§ Input records:
----

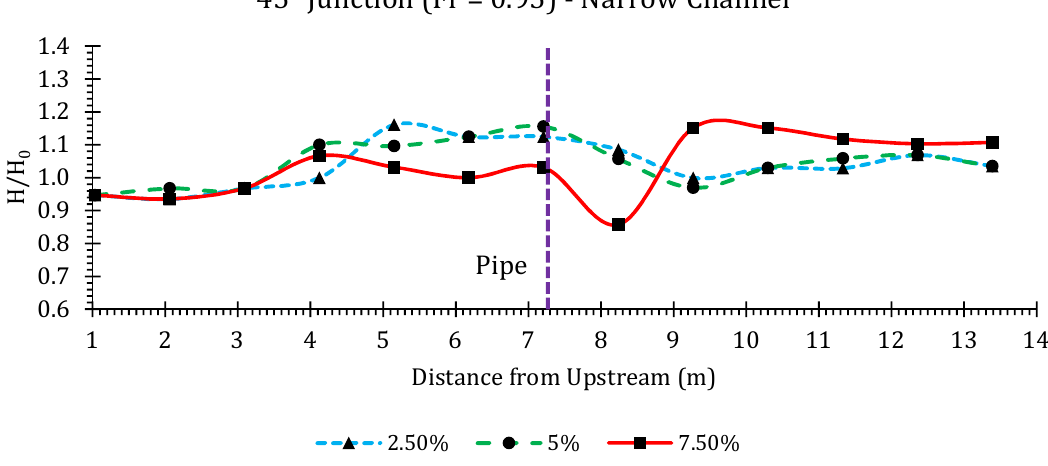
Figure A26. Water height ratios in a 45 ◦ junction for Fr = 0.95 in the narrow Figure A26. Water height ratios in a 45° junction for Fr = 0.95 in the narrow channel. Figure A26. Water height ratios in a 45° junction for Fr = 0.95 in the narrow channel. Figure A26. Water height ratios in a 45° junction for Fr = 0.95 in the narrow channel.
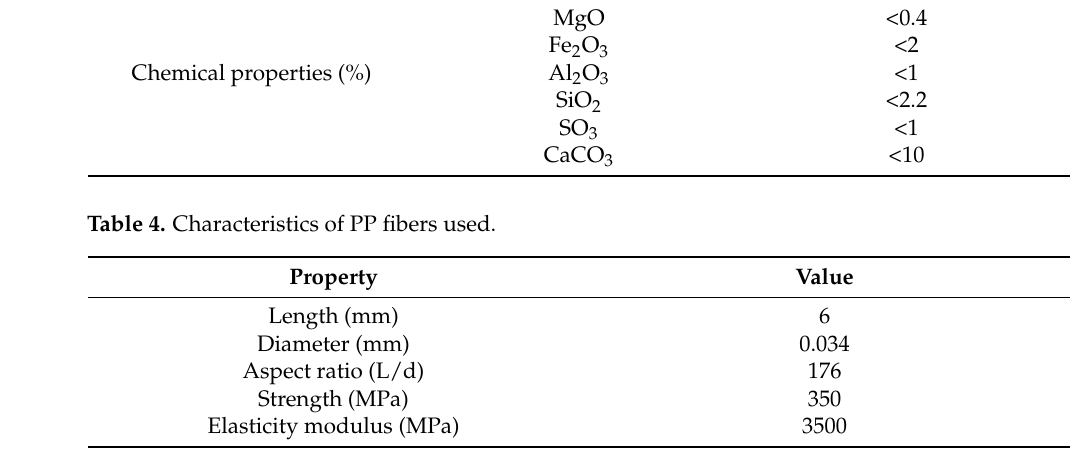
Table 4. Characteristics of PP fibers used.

----

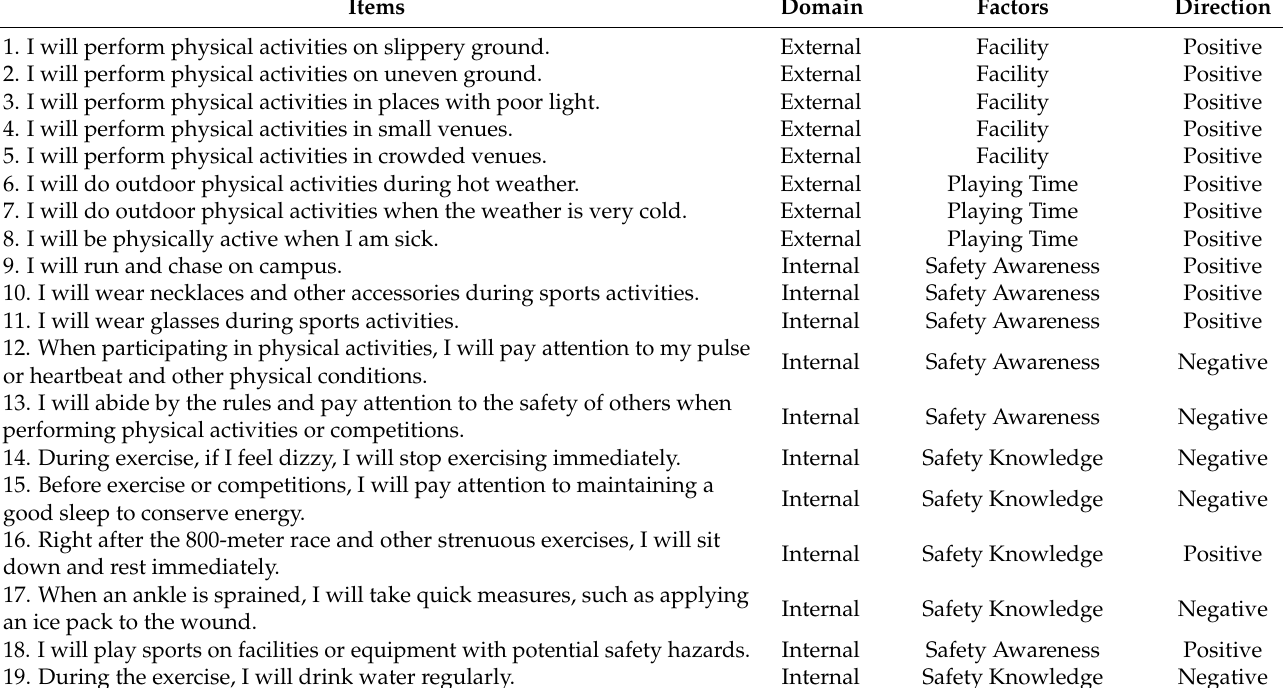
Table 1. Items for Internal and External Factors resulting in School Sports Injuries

----

An exact copy is needed. It runs from the line above containing "Figure A26. Water height ratios in a 45 ◦" down to the line containing "Table 4. Characteristics of PP fibers used.", both included, with no pictures.

§ Reply:
Figure A26. Water height ratios in a 45 ◦ junction for Fr = 0.95 in the narrow Figure A26. Water height ratios in a 45° junction for Fr = 0.95 in the narrow channel. Figure A26. Water height ratios in a 45° junction for Fr = 0.95 in the narrow channel. Figure A26. Water height ratios in a 45° junction for Fr = 0.95 in the narrow channel.
Table 4. Characteristics of PP fibers used.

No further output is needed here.